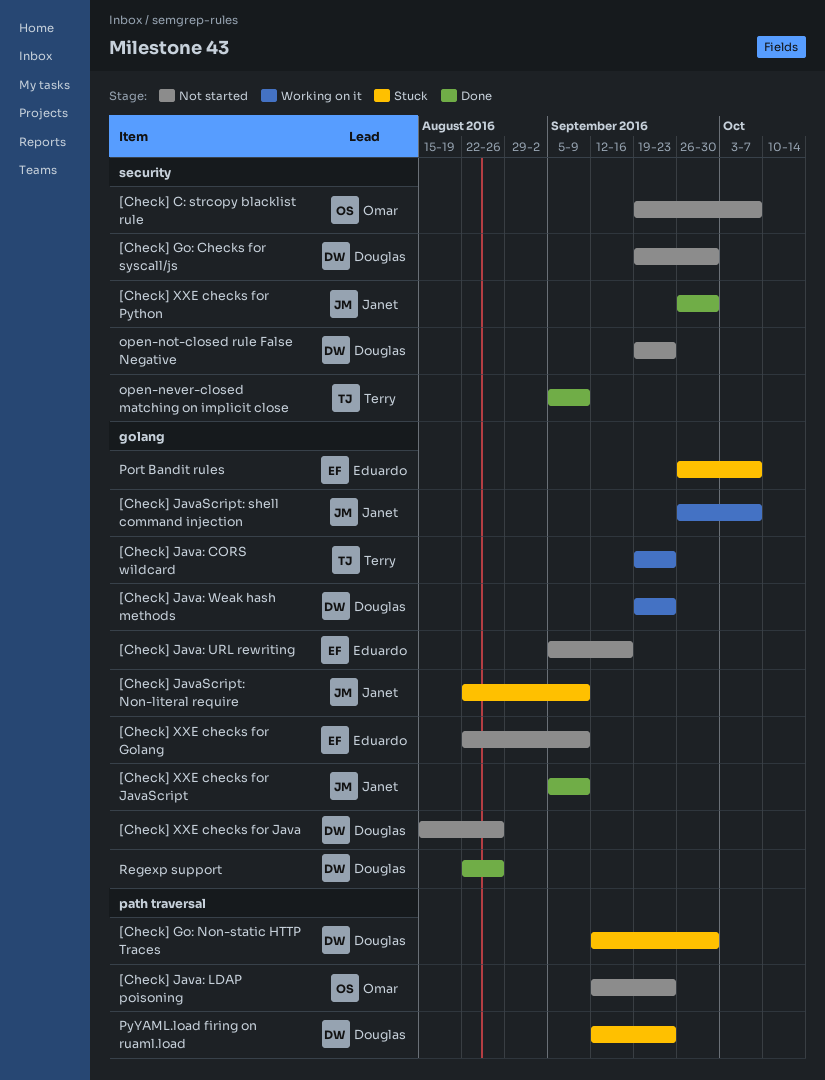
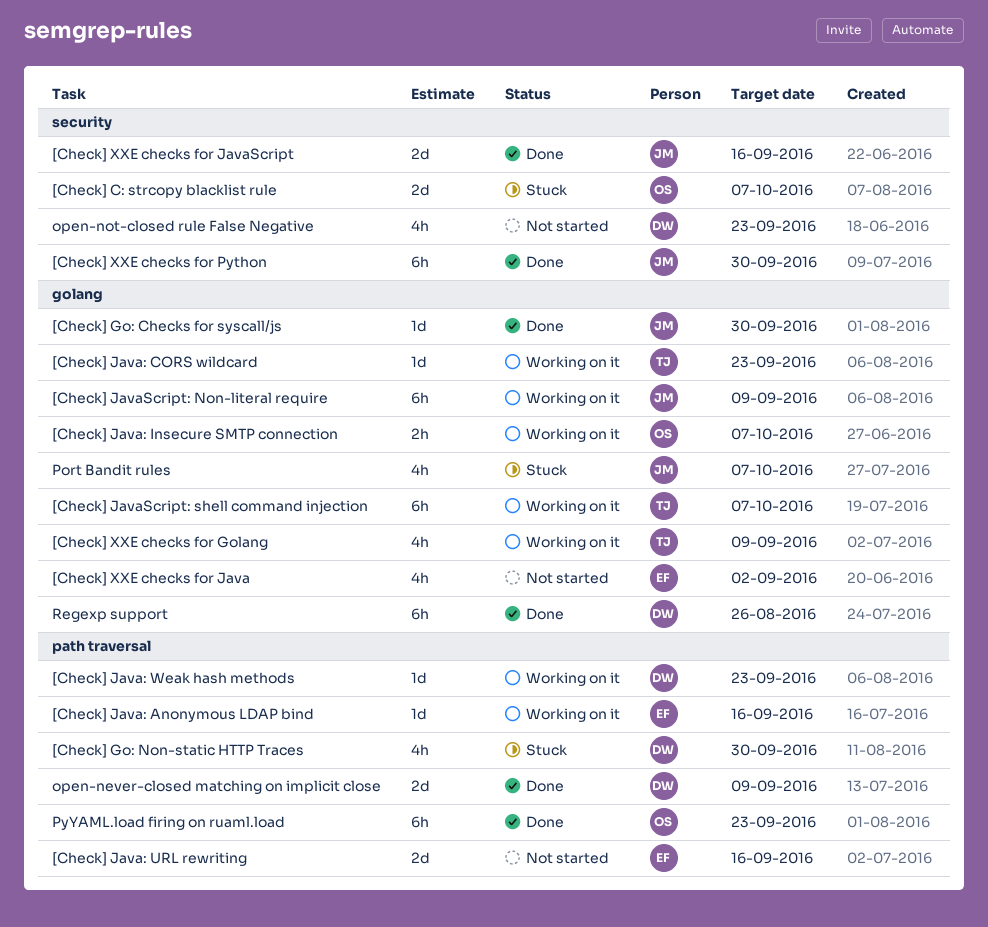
[Check] C: strcopy blacklist rule, status: Not started -> Stuck
[Check] Go: Checks for syscall/js, status: Not started -> Done
[Check] Go: Checks for syscall/js, owner: Douglas -> Janet
[Check] Go: Checks for syscall/js, label: security -> golang
[Check] Java: Anonymous LDAP bind: none -> present
[Check] Java: Insecure SMTP connection: none -> present
[Check] Java: LDAP poisoning: present -> none
[Check] Java: URL rewriting, label: golang -> path traversal
[Check] Java: Weak hash methods, label: golang -> path traversal
[Check] JavaScript: Non-literal require, status: Stuck -> Working on it
[Check] JavaScript: shell command injection, owner: Janet -> Terry
[Check] XXE checks for Golang, status: Not started -> Working on it
[Check] XXE checks for Golang, owner: Eduardo -> Terry
[Check] XXE checks for Java, owner: Douglas -> Eduardo
[Check] XXE checks for Java, due: Aug 26 -> Sep 2
[Check] XXE checks for JavaScript, label: golang -> security
[Check] XXE checks for JavaScript, due: Sep 9 -> Sep 16
open-never-closed matching on implicit close, owner: Terry -> Douglas
open-never-closed matching on implicit close, label: security -> path traversal
Port Bandit rules, owner: Eduardo -> Janet
PyYAML.load firing on ruaml.load, status: Stuck -> Done
PyYAML.load firing on ruaml.load, owner: Douglas -> Omar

* * *

What to produce ▸ Among the lines above, find those with the word "LDAP" and list them.

Result ▸
[Check] Java: Anonymous LDAP bind: none -> present
[Check] Java: LDAP poisoning: present -> none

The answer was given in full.